• [WHAT TO PRODUCE]:
Copy each line below in which the string "epigenetic" appears.

• [MATERIAL FOR THIS EXERCISE]:
=== Section Start ===

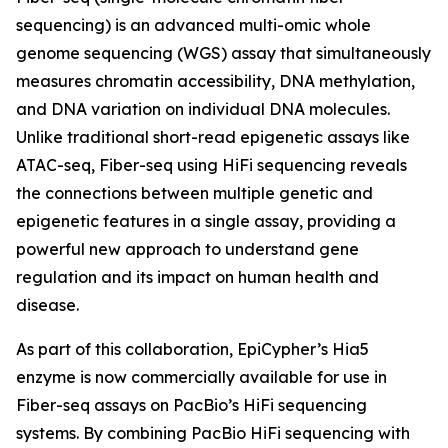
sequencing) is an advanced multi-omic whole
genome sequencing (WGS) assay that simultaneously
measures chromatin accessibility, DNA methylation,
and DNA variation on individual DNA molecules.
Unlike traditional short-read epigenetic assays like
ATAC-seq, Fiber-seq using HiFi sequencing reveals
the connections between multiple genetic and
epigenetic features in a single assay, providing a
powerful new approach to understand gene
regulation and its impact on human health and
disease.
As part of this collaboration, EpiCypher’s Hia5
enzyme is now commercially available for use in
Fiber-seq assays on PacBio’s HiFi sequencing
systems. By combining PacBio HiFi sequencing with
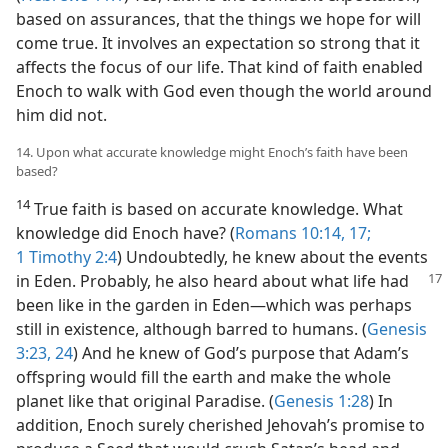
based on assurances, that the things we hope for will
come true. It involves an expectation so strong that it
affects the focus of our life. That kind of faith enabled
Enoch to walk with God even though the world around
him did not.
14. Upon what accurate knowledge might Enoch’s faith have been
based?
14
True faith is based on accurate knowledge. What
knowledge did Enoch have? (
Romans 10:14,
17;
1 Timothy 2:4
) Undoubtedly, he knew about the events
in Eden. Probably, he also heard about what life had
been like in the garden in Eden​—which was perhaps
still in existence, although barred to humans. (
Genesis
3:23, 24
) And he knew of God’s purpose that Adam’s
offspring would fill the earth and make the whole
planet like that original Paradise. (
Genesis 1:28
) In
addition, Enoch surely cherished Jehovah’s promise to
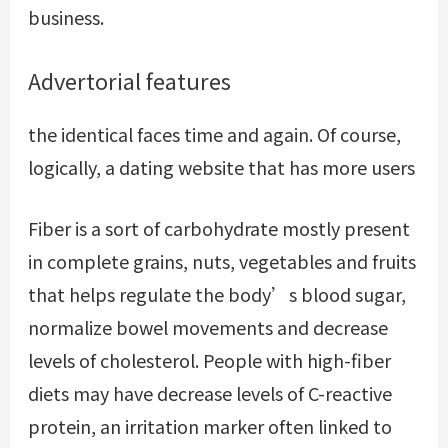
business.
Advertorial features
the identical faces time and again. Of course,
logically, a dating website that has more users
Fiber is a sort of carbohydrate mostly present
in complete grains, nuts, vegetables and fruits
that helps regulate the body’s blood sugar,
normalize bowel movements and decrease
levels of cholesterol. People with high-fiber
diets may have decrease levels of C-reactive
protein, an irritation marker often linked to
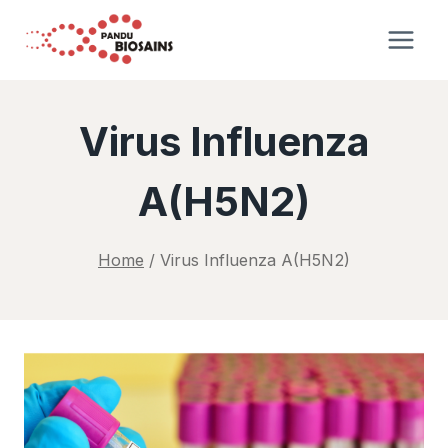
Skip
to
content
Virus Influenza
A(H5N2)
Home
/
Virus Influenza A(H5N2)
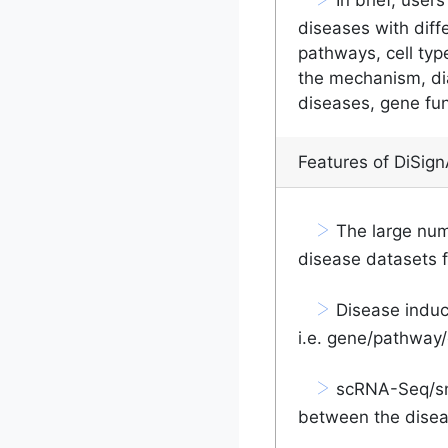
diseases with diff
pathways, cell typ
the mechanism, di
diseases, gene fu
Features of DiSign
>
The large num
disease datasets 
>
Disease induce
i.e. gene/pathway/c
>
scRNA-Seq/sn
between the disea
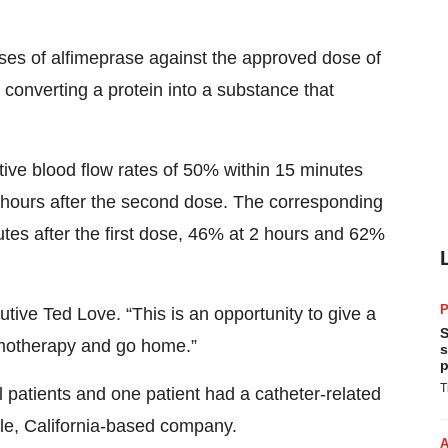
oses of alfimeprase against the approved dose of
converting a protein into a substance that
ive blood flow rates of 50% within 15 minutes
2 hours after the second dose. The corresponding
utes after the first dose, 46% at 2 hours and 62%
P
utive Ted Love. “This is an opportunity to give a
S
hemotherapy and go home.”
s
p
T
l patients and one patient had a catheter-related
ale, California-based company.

=== Section End ===

• [TASK RESPONSE]:
Unlike traditional short-read epigenetic assays like
epigenetic features in a single assay, providing a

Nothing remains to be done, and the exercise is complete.